Even with a pretty good idea, I will wait and let my subconscious process the details for as long as possible. I devoutly believe in the "back burner" thought process, and I have witnessed the benefits with every major modification to our home. At this point, I can attest that it has paid off with better design and engineering, versus bullying through with my first broad, initial impulse.
As mentioned before, the perimeter of the new walkway was laid out directly on the pavement with Sharpie markers. This turned out to be an essential part of the creative process. There were no true right angles to base my geometry on. The edges of the asphalt had severely degraded and I had to approximate where to start my straight runs and then adjust the dimensions accordingly.

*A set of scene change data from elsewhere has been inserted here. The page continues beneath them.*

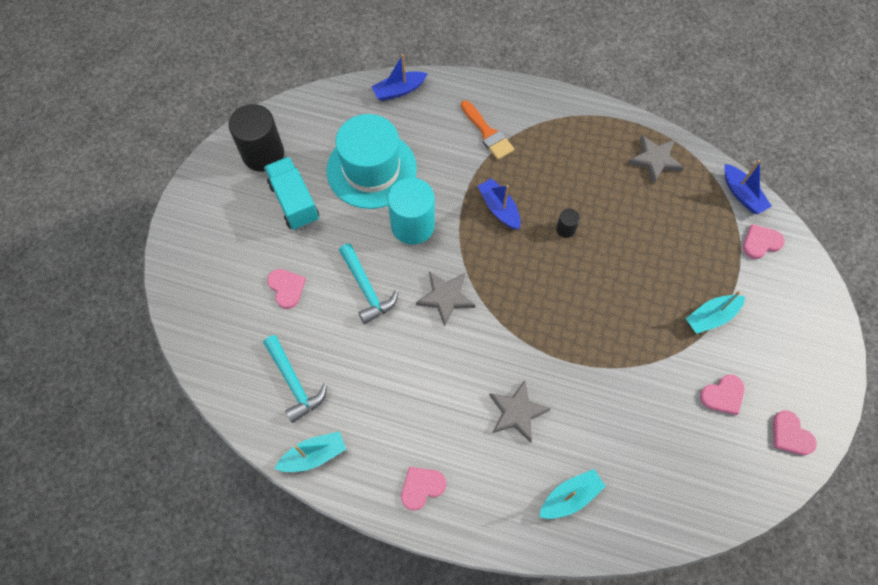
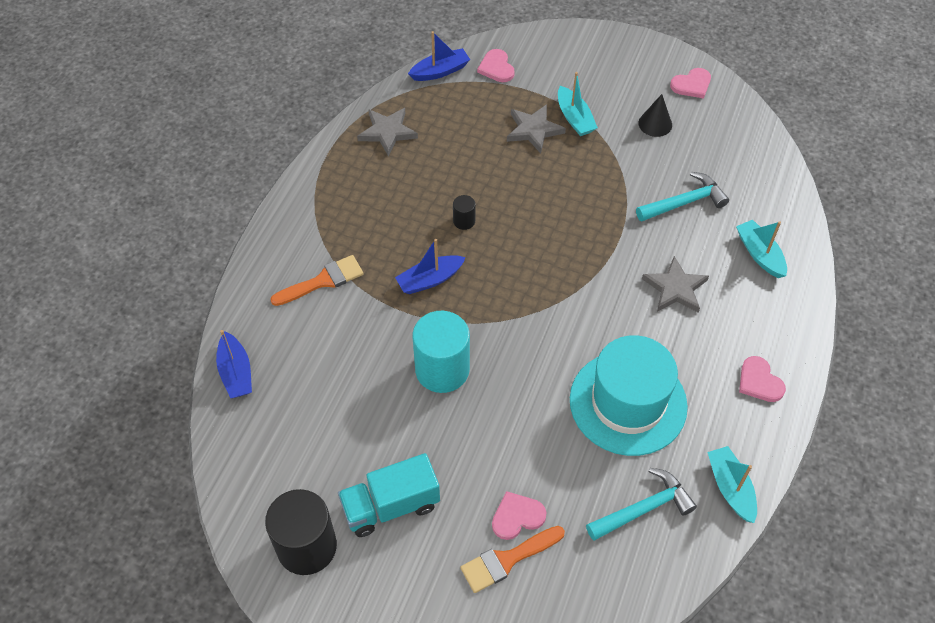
camera: 85 degrees left, 10 degrees down
turquoise hat [327,114,417,209] -> turquoise hat moved to [570,335,688,456]
turquoise hammer [339,243,398,324] -> turquoise hammer moved to [636,172,729,222]
grey star [416,272,475,326] -> grey star moved to [507,104,566,153]
pink heart [700,374,745,415] -> black cone [638,94,672,137]
none -> orange brush [460,526,565,593]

I soon came to realize that by eliminating the semicircle driveway, it united two large sections of evergreen shrubs which had been independently cultivated. It would turn out to be the unifying solution that I had not have foreseen years earlier.
Up to this point, we had slowly cut back the original plantings trying to find the underlying organization. Thirty-five years of thoughtless additions with inadequate upkeep had rendered the property's landscaping an eye sore. The sea of river rock was buried in detritus slowly turning into mud. Countless weeds and knee-deep dead juniper aside, there were some redeeming qualities such as mature, healthy trees. Little did we know it was going to take hundreds of man hours to achieve the needed clarity.
One of the previous upgrades from a few years back were the raised beds. It made sense to build upon this design element and continue it around the to the front of the house. These beds also visually reinforce the fact that there is no longer a quick turnaround for wayward motorists.
I had no idea that when I embarked on this hefty, dramatic change, that it would ultimately bind together the last six years of hard work into a cohesive package.